Four years ago my wife and I said, "I do" in sickness and in health. I distinctly remember the feeling as my knees buckled when I saw Kaitlyn walk down the aisle. Our eyes connected and everyone else in the room melted away. My heart raced just like the first time I saw her walk into freshman-year acting class.
Here walking towards me was the girl I fell in love with on the first day of college, and now almost ten years later, we'd confess our love for each other in front of our closest friends and family.

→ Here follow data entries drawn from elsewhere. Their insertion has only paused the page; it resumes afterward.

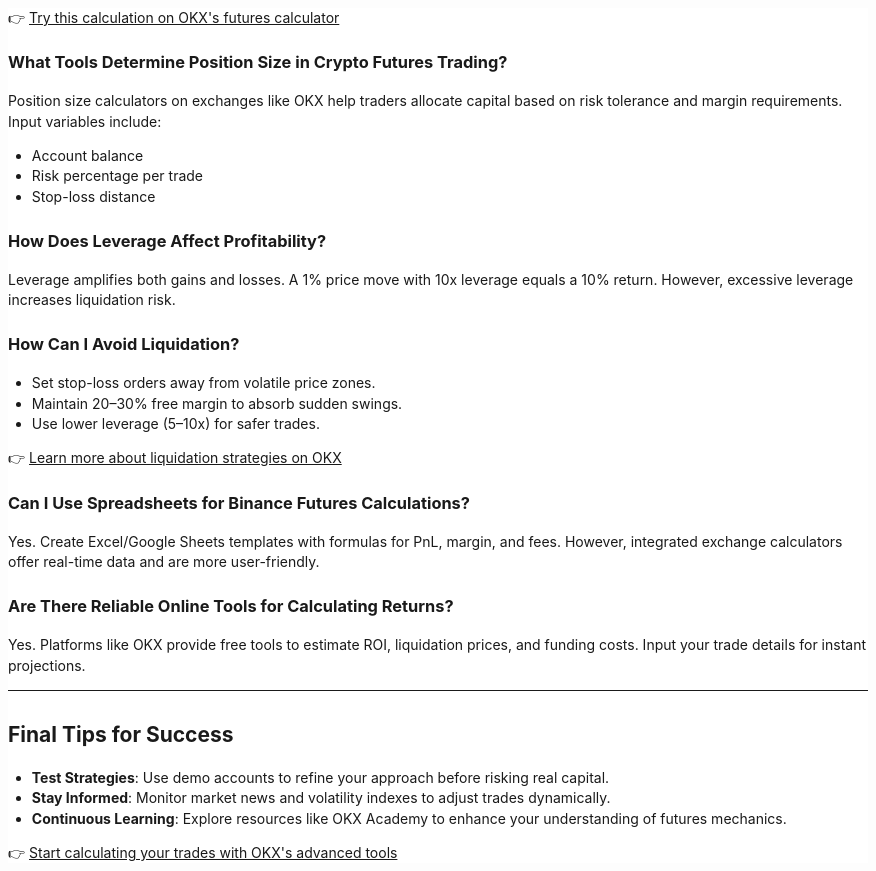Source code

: 👉 [Try this calculation on OKX's futures calculator](https://bit.ly/okx-bonus)

### What Tools Determine Position Size in Crypto Futures Trading?

Position size calculators on exchanges like OKX help traders allocate capital based on risk tolerance and margin requirements. Input variables include:
- Account balance  
- Risk percentage per trade  
- Stop-loss distance  

### How Does Leverage Affect Profitability?

Leverage amplifies both gains and losses. A 1% price move with 10x leverage equals a 10% return. However, excessive leverage increases liquidation risk.  

### How Can I Avoid Liquidation?

- Set stop-loss orders away from volatile price zones.  
- Maintain 20–30% free margin to absorb sudden swings.  
- Use lower leverage (5–10x) for safer trades.  

👉 [Learn more about liquidation strategies on OKX](https://bit.ly/okx-bonus)

### Can I Use Spreadsheets for Binance Futures Calculations?

Yes. Create Excel/Google Sheets templates with formulas for PnL, margin, and fees. However, integrated exchange calculators offer real-time data and are more user-friendly.

### Are There Reliable Online Tools for Calculating Returns?

Yes. Platforms like OKX provide free tools to estimate ROI, liquidation prices, and funding costs. Input your trade details for instant projections.

---

## Final Tips for Success

- **Test Strategies**: Use demo accounts to refine your approach before risking real capital.  
- **Stay Informed**: Monitor market news and volatility indexes to adjust trades dynamically.  
- **Continuous Learning**: Explore resources like OKX Academy to enhance your understanding of futures mechanics.  

👉 [Start calculating your trades with OKX's advanced tools](https://bit.ly/okx-bonus)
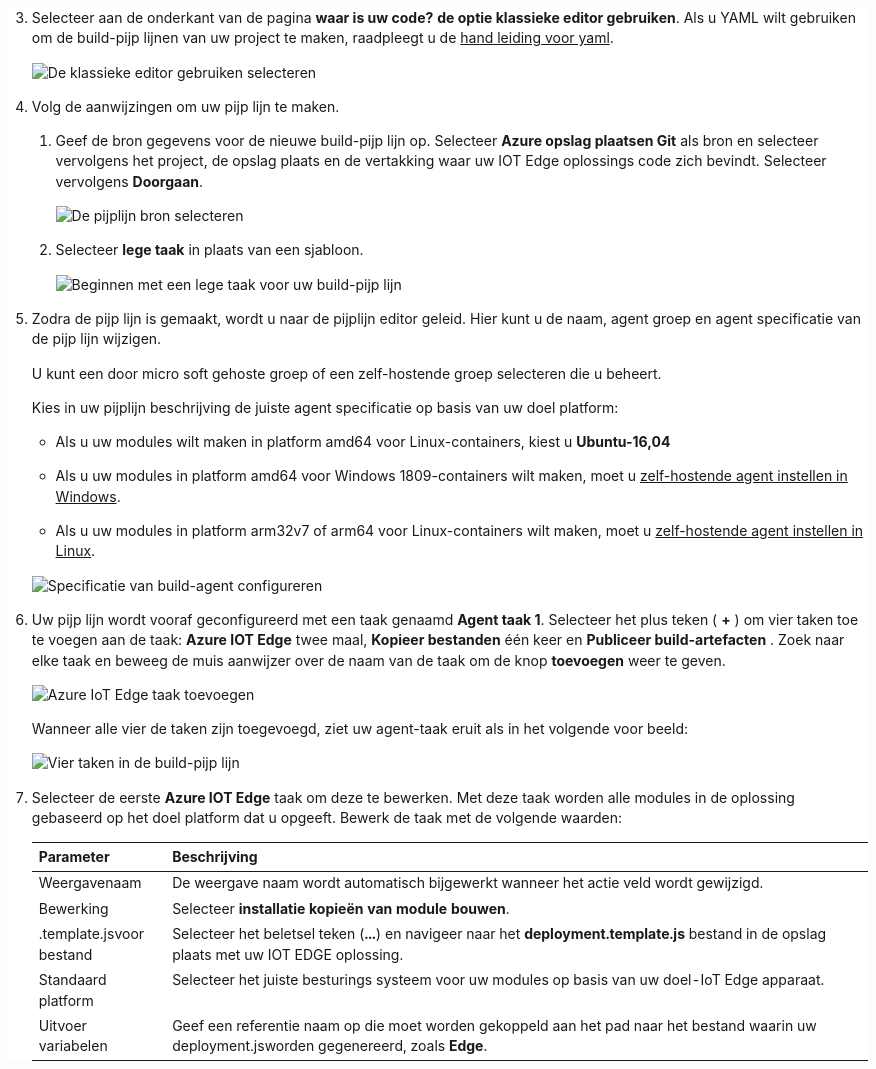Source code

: 3. Selecteer aan de onderkant van de pagina **waar is uw code?** **de optie klassieke editor gebruiken**. Als u YAML wilt gebruiken om de build-pijp lijnen van uw project te maken, raadpleegt u de [hand leiding voor yaml](how-to-continuous-integration-continuous-deployment.md).

    ![De klassieke editor gebruiken selecteren](./media/how-to-continuous-integration-continuous-deployment-classic/create-without-yaml.png)

4. Volg de aanwijzingen om uw pijp lijn te maken.

   1. Geef de bron gegevens voor de nieuwe build-pijp lijn op. Selecteer **Azure opslag plaatsen Git** als bron en selecteer vervolgens het project, de opslag plaats en de vertakking waar uw IOT Edge oplossings code zich bevindt. Selecteer vervolgens **Doorgaan**.

      ![De pijplijn bron selecteren](./media/how-to-continuous-integration-continuous-deployment-classic/pipeline-source.png)

   2. Selecteer **lege taak** in plaats van een sjabloon.

      ![Beginnen met een lege taak voor uw build-pijp lijn](./media/how-to-continuous-integration-continuous-deployment-classic/start-with-empty-build-job.png)

5. Zodra de pijp lijn is gemaakt, wordt u naar de pijplijn editor geleid. Hier kunt u de naam, agent groep en agent specificatie van de pijp lijn wijzigen.

   U kunt een door micro soft gehoste groep of een zelf-hostende groep selecteren die u beheert.

   Kies in uw pijplijn beschrijving de juiste agent specificatie op basis van uw doel platform:

   * Als u uw modules wilt maken in platform amd64 voor Linux-containers, kiest u **Ubuntu-16,04**

   * Als u uw modules in platform amd64 voor Windows 1809-containers wilt maken, moet u [zelf-hostende agent instellen in Windows](/azure/devops/pipelines/agents/v2-windows).

   * Als u uw modules in platform arm32v7 of arm64 voor Linux-containers wilt maken, moet u [zelf-hostende agent instellen in Linux](https://devblogs.microsoft.com/iotdev/setup-azure-iot-edge-ci-cd-pipeline-with-arm-agent).

    ![Specificatie van build-agent configureren](./media/how-to-continuous-integration-continuous-deployment-classic/configure-env.png)

6. Uw pijp lijn wordt vooraf geconfigureerd met een taak genaamd **Agent taak 1**. Selecteer het plus teken ( **+** ) om vier taken toe te voegen aan de taak: **Azure IOT Edge** twee maal, **Kopieer bestanden** één keer en **Publiceer build-artefacten** . Zoek naar elke taak en beweeg de muis aanwijzer over de naam van de taak om de knop **toevoegen** weer te geven.

   ![Azure IoT Edge taak toevoegen](./media/how-to-continuous-integration-continuous-deployment-classic/add-iot-edge-task.png)

   Wanneer alle vier de taken zijn toegevoegd, ziet uw agent-taak eruit als in het volgende voor beeld:

   ![Vier taken in de build-pijp lijn](./media/how-to-continuous-integration-continuous-deployment-classic/add-tasks.png)

7. Selecteer de eerste **Azure IOT Edge** taak om deze te bewerken. Met deze taak worden alle modules in de oplossing gebaseerd op het doel platform dat u opgeeft. Bewerk de taak met de volgende waarden:

    | Parameter | Beschrijving |
    | --- | --- |
    | Weergavenaam | De weergave naam wordt automatisch bijgewerkt wanneer het actie veld wordt gewijzigd. |
    | Bewerking | Selecteer **installatie kopieën van module bouwen**. |
    | .template.jsvoor bestand | Selecteer het beletsel teken (**...**) en navigeer naar het **deployment.template.js** bestand in de opslag plaats met uw IOT EDGE oplossing. |
    | Standaard platform | Selecteer het juiste besturings systeem voor uw modules op basis van uw doel-IoT Edge apparaat. |
    | Uitvoer variabelen | Geef een referentie naam op die moet worden gekoppeld aan het pad naar het bestand waarin uw deployment.jsworden gegenereerd, zoals **Edge**. |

It was the happiest day of our lives.
The next day we boarded a plane to my second home, Hawaii, where I showed her my favorite places to surf and meditate in front of the ocean.
On a beach in Paia, I watched her hair dance in the wind as the sun set over the cerulean blue ocean. We were young and in love, two dreamers excited to change the world.
That's when it all changed.
Strange anxiety attacks, odd joint pain that would migrate throughout her body like an elderly woman, a mental cloudiness, crushing fatigue, and many more horrifying neurological symptoms would emerge, leaving her in constant pain and fear.
On July 10, 2011 we said "I do," and in the winter of 2011, I held her hand on what would be the first of many trips to the doctor's office. The culprit? A tiny tick bite with poison so clever it left doctor after doctor stumped to find a cure.
At first, we were confident she'd return to health in no time. She was a marathon runner obsessed with healthy living, and we were sure she'd surprise the doctor with how quickly she bounced back. Just about the time I'd come home with the groceries, she'd be injecting herself with another round of IV antibiotics. But the IV didn't work and the doctor told her she'd just be crippled her whole life. Then came doctor #2, then #3, and now we have #4, Dr. Richard Horowitz.
We've gone from Western medicine to Eastern medicine full circle -- and now combine the two -- shifted eating habits to the Lyme anti-inflammatory diet, and continue to move forward as we explore all pathways toward health.
This journey hasn't been what we expected when we vowed "in sickness and in health," but through it we kindled a fire to make the world a better place for the upcoming generation.
Kaitlyn had been an elementary music teacher, working with children every day. When she got too sick to work, she stayed at home and wrote her first novel called "Elements." Now, because of her struggle with Lyme disease, Kaitlyn has written a children's book called "Once Upon a Lyme" to bring Lyme awareness to children across the world, and has created a blog space that helps other sufferers stay positive and hopeful for curative treatment.
For Lyme Disease Awareness Month, Kaitlyn created an animated video edition of the children's book, for free: no strings attached. The goal is to help parents begin a conversation about Lyme awareness and prevention with their children. Children should not have to fear playing outside.
Lyme Disease has grown to epidemic proportions with more than 300,000 new cases annually in the U.S. alone. Because it is difficult to diagnose and blood tests are unreliable, the disease has yet to become as well known as others on the autoimmune spectrum, and despite the staggering number of newly infected cases each year, Lyme Disease has one of the lowest amounts of funding.
Spreading the word begins with one conversation, or in this case, watching a whimsical cartoon about how to prevent Lyme disease.